(Stored entries)
--- START ---

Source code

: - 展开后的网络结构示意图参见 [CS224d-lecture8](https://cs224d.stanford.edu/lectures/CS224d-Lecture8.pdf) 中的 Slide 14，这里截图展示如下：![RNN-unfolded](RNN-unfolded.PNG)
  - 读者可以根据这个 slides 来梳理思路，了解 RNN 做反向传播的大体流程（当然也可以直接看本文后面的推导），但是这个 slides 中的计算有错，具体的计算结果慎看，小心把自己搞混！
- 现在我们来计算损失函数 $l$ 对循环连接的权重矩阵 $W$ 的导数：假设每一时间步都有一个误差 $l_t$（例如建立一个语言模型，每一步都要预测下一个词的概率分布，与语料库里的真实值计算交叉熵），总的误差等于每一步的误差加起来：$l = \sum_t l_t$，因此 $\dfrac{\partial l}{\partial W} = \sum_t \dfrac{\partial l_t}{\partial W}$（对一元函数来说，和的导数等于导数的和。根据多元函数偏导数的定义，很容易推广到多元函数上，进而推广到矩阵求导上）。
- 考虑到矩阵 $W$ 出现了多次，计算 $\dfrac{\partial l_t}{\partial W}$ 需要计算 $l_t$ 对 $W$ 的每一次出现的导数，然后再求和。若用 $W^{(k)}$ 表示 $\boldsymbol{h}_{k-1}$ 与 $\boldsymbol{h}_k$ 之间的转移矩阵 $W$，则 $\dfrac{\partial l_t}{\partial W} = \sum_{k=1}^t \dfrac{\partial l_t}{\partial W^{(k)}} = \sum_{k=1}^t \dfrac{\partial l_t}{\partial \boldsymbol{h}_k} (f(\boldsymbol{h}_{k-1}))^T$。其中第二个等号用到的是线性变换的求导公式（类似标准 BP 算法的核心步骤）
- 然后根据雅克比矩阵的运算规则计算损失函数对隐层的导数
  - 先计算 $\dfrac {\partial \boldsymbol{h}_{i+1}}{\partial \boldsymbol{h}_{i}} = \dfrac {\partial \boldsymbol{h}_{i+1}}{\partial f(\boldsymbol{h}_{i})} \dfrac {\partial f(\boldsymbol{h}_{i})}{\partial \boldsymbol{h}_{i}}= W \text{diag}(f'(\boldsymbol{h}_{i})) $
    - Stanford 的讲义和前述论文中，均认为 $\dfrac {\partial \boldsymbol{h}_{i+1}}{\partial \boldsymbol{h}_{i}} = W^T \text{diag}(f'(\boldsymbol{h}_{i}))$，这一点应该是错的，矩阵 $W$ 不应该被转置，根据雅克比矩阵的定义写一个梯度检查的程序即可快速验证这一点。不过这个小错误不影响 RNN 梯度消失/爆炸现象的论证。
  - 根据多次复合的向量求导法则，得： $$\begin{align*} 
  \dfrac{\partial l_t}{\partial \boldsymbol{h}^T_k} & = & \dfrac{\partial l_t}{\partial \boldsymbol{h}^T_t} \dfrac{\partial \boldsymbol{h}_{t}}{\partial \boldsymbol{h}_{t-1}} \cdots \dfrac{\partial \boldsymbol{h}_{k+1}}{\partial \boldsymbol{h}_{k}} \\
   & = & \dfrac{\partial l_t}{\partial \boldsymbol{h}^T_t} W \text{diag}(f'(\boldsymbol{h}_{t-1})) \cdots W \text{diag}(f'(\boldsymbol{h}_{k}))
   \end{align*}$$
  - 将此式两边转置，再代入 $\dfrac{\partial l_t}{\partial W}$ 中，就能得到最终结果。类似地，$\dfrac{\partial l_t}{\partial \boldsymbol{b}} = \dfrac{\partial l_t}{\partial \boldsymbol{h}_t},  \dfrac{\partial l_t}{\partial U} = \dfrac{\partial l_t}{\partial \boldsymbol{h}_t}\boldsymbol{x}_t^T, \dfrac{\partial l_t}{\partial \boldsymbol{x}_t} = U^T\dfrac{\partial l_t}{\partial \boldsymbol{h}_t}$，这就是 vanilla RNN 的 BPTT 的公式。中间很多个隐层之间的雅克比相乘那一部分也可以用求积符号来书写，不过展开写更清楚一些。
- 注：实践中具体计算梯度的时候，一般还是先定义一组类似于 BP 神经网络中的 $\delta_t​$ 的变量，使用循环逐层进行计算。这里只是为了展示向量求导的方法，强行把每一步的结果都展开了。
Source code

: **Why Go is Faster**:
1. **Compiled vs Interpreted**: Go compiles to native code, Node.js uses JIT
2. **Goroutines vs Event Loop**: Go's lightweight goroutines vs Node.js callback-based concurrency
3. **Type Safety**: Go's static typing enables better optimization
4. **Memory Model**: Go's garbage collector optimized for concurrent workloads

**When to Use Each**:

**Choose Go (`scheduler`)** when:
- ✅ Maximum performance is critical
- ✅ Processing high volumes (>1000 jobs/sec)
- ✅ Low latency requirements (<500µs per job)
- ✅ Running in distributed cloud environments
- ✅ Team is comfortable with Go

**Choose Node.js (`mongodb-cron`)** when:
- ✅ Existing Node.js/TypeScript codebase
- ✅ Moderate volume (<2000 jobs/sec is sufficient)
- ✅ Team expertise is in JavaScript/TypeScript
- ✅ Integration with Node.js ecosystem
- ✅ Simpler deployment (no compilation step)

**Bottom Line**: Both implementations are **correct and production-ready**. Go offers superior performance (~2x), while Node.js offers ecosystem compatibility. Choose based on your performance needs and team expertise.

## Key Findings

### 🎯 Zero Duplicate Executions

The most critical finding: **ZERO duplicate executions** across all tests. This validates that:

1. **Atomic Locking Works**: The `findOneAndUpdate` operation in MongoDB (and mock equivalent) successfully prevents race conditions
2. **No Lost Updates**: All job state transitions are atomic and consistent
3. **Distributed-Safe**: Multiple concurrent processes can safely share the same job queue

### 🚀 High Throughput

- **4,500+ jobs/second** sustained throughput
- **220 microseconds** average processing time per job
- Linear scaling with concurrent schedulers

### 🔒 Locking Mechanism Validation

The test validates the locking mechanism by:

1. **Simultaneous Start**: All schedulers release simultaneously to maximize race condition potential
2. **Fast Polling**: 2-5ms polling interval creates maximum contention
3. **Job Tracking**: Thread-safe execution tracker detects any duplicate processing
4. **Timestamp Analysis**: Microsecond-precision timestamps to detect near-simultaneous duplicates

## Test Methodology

--- END ---

● **Directive**:
In the entries above, restate word for word the lines between the one holding "The test validates" and the one holding "4. **Timestamp Analysis**: Microsecond-precision", inclusive, and nothing besides.

● **Final answer**:
The test validates the locking mechanism by:

1. **Simultaneous Start**: All schedulers release simultaneously to maximize race condition potential
2. **Fast Polling**: 2-5ms polling interval creates maximum contention
3. **Job Tracking**: Thread-safe execution tracker detects any duplicate processing
4. **Timestamp Analysis**: Microsecond-precision timestamps to detect near-simultaneous duplicates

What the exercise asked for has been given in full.